What is needed ::
Reproduce the data word for word from its very start through the line containing "4. What additional", and omit the pictures.

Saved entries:
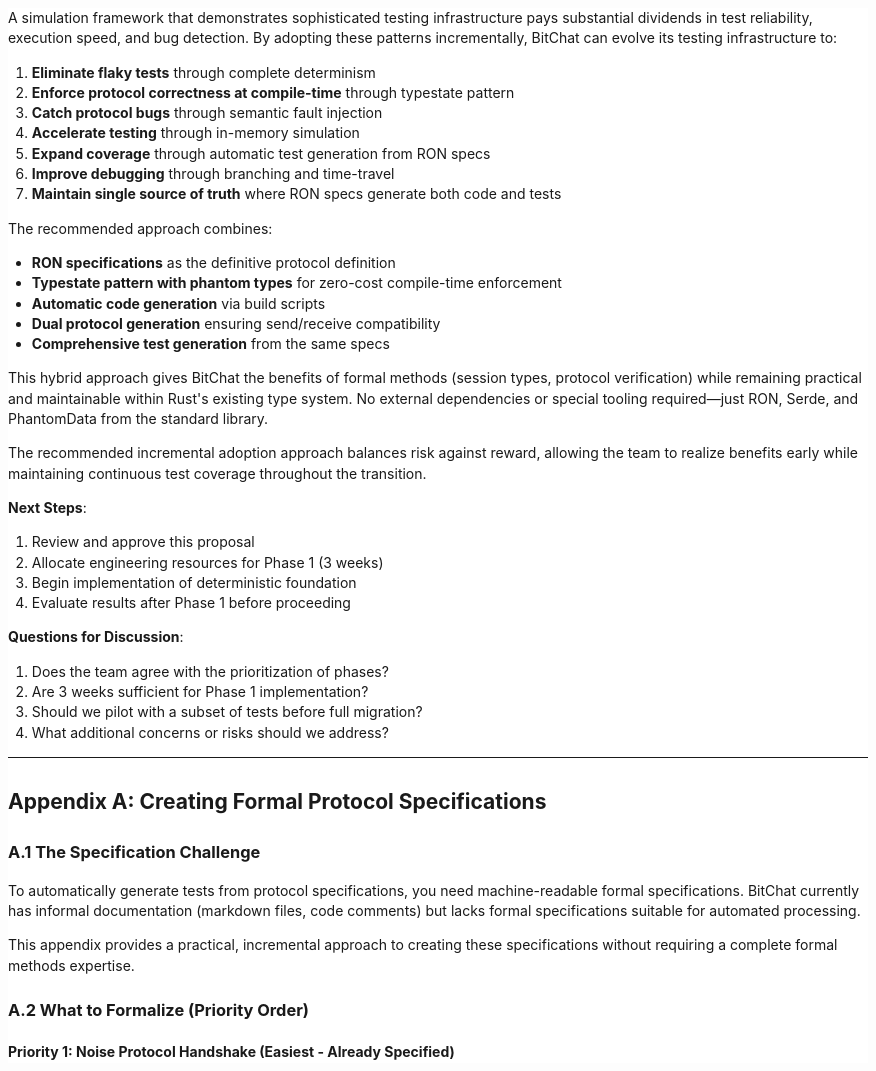 A simulation framework that demonstrates sophisticated testing infrastructure pays substantial dividends in test reliability, execution speed, and bug detection. By adopting these patterns incrementally, BitChat can evolve its testing infrastructure to:

1. **Eliminate flaky tests** through complete determinism
2. **Enforce protocol correctness at compile-time** through typestate pattern
3. **Catch protocol bugs** through semantic fault injection
4. **Accelerate testing** through in-memory simulation
5. **Expand coverage** through automatic test generation from RON specs
6. **Improve debugging** through branching and time-travel
7. **Maintain single source of truth** where RON specs generate both code and tests

The recommended approach combines:
- **RON specifications** as the definitive protocol definition
- **Typestate pattern with phantom types** for zero-cost compile-time enforcement
- **Automatic code generation** via build scripts
- **Dual protocol generation** ensuring send/receive compatibility
- **Comprehensive test generation** from the same specs

This hybrid approach gives BitChat the benefits of formal methods (session types, protocol verification) while remaining practical and maintainable within Rust's existing type system. No external dependencies or special tooling required—just RON, Serde, and PhantomData from the standard library.

The recommended incremental adoption approach balances risk against reward, allowing the team to realize benefits early while maintaining continuous test coverage throughout the transition.

**Next Steps**:
1. Review and approve this proposal
2. Allocate engineering resources for Phase 1 (3 weeks)
3. Begin implementation of deterministic foundation
4. Evaluate results after Phase 1 before proceeding

**Questions for Discussion**:
1. Does the team agree with the prioritization of phases?
2. Are 3 weeks sufficient for Phase 1 implementation?
3. Should we pilot with a subset of tests before full migration?
4. What additional concerns or risks should we address?

---

## Appendix A: Creating Formal Protocol Specifications

### A.1 The Specification Challenge

To automatically generate tests from protocol specifications, you need machine-readable formal specifications. BitChat currently has informal documentation (markdown files, code comments) but lacks formal specifications suitable for automated processing.

This appendix provides a practical, incremental approach to creating these specifications without requiring a complete formal methods expertise.

### A.2 What to Formalize (Priority Order)

#### Priority 1: Noise Protocol Handshake (Easiest - Already Specified)
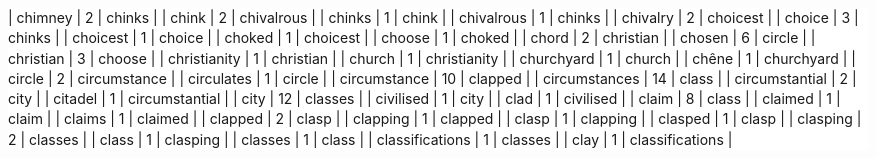 | chimney | 2 | chinks |
| chink | 2 | chivalrous |
| chinks | 1 | chink |
| chivalrous | 1 | chinks |
| chivalry | 2 | choicest |
| choice | 3 | chinks |
| choicest | 1 | choice |
| choked | 1 | choicest |
| choose | 1 | choked |
| chord | 2 | christian |
| chosen | 6 | circle |
| christian | 3 | choose |
| christianity | 1 | christian |
| church | 1 | christianity |
| churchyard | 1 | church |
| chêne | 1 | churchyard |
| circle | 2 | circumstance |
| circulates | 1 | circle |
| circumstance | 10 | clapped |
| circumstances | 14 | class |
| circumstantial | 2 | city |
| citadel | 1 | circumstantial |
| city | 12 | classes |
| civilised | 1 | city |
| clad | 1 | civilised |
| claim | 8 | class |
| claimed | 1 | claim |
| claims | 1 | claimed |
| clapped | 2 | clasp |
| clapping | 1 | clapped |
| clasp | 1 | clapping |
| clasped | 1 | clasp |
| clasping | 2 | classes |
| class | 1 | clasping |
| classes | 1 | class |
| classifications | 1 | classes |
| clay | 1 | classifications |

Solution to this problem ::
 A simulation framework that demonstrates sophisticated testing infrastructure pays substantial dividends in test reliability, execution speed, and bug detection. By adopting these patterns incrementally, BitChat can evolve its testing infrastructure to:

1. **Eliminate flaky tests** through complete determinism
2. **Enforce protocol correctness at compile-time** through typestate pattern
3. **Catch protocol bugs** through semantic fault injection
4. **Accelerate testing** through in-memory simulation
5. **Expand coverage** through automatic test generation from RON specs
6. **Improve debugging** through branching and time-travel
7. **Maintain single source of truth** where RON specs generate both code and tests

The recommended approach combines:
- **RON specifications** as the definitive protocol definition
- **Typestate pattern with phantom types** for zero-cost compile-time enforcement
- **Automatic code generation** via build scripts
- **Dual protocol generation** ensuring send/receive compatibility
- **Comprehensive test generation** from the same specs

This hybrid approach gives BitChat the benefits of formal methods (session types, protocol verification) while remaining practical and maintainable within Rust's existing type system. No external dependencies or special tooling required—just RON, Serde, and PhantomData from the standard library.

The recommended incremental adoption approach balances risk against reward, allowing the team to realize benefits early while maintaining continuous test coverage throughout the transition.

**Next Steps**:
1. Review and approve this proposal
2. Allocate engineering resources for Phase 1 (3 weeks)
3. Begin implementation of deterministic foundation
4. Evaluate results after Phase 1 before proceeding

**Questions for Discussion**:
1. Does the team agree with the prioritization of phases?
2. Are 3 weeks sufficient for Phase 1 implementation?
3. Should we pilot with a subset of tests before full migration?
4. What additional concerns or risks should we address?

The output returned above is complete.